For each node, a Bayesian network specifies a conditional distribution given its parents. With discrete variables this is a CPT whose rows are parent configurations and whose columns are the possible values of the child. For continuous variables, common parametric forms include linear-Gaussian (the child is a linear function of its parents plus Gaussian noise) and conditional-Gaussian for hybrid networks that mix discrete and continuous variables.^[2]

D-separation

D-separation is a graph-theoretic criterion, introduced by Pearl, that determines which conditional independencies hold in a Bayesian network purely from its graph structure. A path between two nodes is blocked by a conditioning set Z if it contains a chain or fork node that is in Z, or a collider (a node with two converging arrows) that is neither in Z nor has a descendant in Z. If every path between X and Y is blocked by Z, then X and Y are d-separated by Z, and the network entails X ⊥ Y | Z.^[1] D-separation is sound (every d-separated pair is conditionally independent in every distribution that factorises over the graph) and is a complete graphical characterisation of the independencies entailed by the structure alone.

Markov blanket

The Markov blanket of a node X consists of its parents, its children, and the other parents of those children (sometimes called spouses or co-parents). Conditional on its Markov blanket, X is independent of every other node in the network. This locality property is what makes Gibbs sampling and other local update schemes practical: each variable can be resampled using only the values of its blanket.^[1]^[2]
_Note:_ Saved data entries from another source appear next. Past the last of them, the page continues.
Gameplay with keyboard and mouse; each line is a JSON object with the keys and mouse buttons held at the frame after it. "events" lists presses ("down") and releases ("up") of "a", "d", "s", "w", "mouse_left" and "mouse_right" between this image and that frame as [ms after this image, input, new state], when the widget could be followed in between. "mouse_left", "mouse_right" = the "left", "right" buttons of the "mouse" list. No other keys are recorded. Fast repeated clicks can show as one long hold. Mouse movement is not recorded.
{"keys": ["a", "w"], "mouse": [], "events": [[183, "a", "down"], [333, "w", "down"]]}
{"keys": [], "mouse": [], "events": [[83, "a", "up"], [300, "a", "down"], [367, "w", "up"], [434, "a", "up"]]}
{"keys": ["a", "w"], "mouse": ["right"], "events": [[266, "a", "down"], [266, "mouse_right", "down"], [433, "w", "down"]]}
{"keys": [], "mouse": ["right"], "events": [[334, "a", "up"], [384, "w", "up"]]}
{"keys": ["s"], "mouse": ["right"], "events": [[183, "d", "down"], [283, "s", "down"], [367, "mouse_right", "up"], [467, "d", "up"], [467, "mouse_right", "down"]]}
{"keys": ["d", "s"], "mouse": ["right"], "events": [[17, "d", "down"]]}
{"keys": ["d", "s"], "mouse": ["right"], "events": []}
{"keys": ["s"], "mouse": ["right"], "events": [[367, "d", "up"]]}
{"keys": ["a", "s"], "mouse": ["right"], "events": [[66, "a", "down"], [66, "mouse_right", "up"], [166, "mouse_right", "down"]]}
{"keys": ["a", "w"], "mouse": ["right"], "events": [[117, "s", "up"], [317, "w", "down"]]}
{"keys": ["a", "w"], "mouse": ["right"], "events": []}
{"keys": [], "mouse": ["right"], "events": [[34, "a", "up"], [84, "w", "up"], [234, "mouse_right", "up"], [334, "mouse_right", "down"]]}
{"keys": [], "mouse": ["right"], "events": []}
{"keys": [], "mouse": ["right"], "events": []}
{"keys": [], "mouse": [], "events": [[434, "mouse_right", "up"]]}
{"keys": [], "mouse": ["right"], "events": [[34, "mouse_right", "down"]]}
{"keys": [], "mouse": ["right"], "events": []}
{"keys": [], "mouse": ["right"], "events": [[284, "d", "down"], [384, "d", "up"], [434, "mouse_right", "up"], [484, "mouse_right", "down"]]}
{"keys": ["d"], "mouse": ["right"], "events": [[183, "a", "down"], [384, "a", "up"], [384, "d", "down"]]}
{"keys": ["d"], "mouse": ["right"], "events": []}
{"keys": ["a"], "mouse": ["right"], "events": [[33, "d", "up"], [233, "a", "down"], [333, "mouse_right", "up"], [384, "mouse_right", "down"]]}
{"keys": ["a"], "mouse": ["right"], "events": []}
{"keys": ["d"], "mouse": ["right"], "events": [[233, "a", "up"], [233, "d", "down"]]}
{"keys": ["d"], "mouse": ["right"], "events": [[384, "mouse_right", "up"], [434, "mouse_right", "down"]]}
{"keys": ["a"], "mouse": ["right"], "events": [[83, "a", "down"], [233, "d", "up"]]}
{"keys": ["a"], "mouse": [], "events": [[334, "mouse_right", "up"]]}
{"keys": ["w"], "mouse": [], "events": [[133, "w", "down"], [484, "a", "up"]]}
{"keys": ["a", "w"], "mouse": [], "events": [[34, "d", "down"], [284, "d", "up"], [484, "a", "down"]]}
Chain rule and factorisation

The joint factorisation P(X_1, ..., X_n) = ∏ P(X_i | parents(X_i)) follows from the chain rule of probability under any topological ordering, combined with the local Markov property that says a node is independent of its non-descendants given its parents. Choosing a different ordering can yield a different graph, and minimal Bayesian networks (those with the fewest edges that respect a given independence structure) generally depend on ordering, although they are unique up to a class of equivalent DAGs sharing the same skeleton and v-structures.

Inference

Given a Bayesian network, the canonical inference problem is to compute the posterior distribution of one set of variables (queries) given values for another set (evidence), marginalising over the rest. Several families of algorithms exist; the choice depends on graph structure, the number of variables, and accuracy requirements.

Method	Type	Origin	Notes
Belief propagation	Exact on trees	Pearl 1986; Pearl 1988	Exact for poly-trees; "loopy BP" is an approximation on general graphs
Variable elimination	Exact	Zhang and Poole 1994; Dechter 1996	Sums out non-query variables one at a time; complexity exponential in induced width
Junction tree (clique tree)	Exact	Lauritzen and Spiegelhalter 1988^[3]	Polynomial in the tree-width of the moralised, triangulated graph
Cutset conditioning	Exact	Pearl 1988	Conditions on a small set to break loops, then runs poly-tree BP on each instantiation
Gibbs sampling	Approximate, sampling	Geman and Geman 1984; Pearl 1987	Uses Markov-blanket conditionals; basis of WinBUGS
Metropolis-Hastings	Approximate, sampling	Metropolis et al. 1953; Hastings 1970	General-purpose MCMC
Importance sampling, likelihood weighting	Approximate, sampling	Fung and Chang 1989; Shachter and Peot 1989	Useful when evidence is unlikely under the prior
Mean-field variational inference	Approximate, deterministic	Saul, Jaakkola, Jordan 1996	Posits a factorised approximation; minimises KL divergence
Structured variational methods	Approximate, deterministic	Saul and Jordan 1996; Wainwright and Jordan 2008	Trades accuracy for tractability through structured families
Loopy belief propagation	Approximate	Murphy, Weiss, Jordan 1999	Belief propagation applied to general graphs; often empirically accurate

Computational complexity

Gregory Cooper proved in 1990 that exact inference in general Bayesian networks is NP-hard, even for restricted topologies.^[5] Dagum and Luby (1993) later showed that approximating posterior probabilities to within a constant factor is also NP-hard in the worst case. The intractability is not merely theoretical: real medical-diagnosis networks such as QMR-DT (Quick Medical Reference, Decision-Theoretic) have hundreds of disease nodes and thousands of finding nodes, making exact inference infeasible and motivating the use of variational and sampling approximations.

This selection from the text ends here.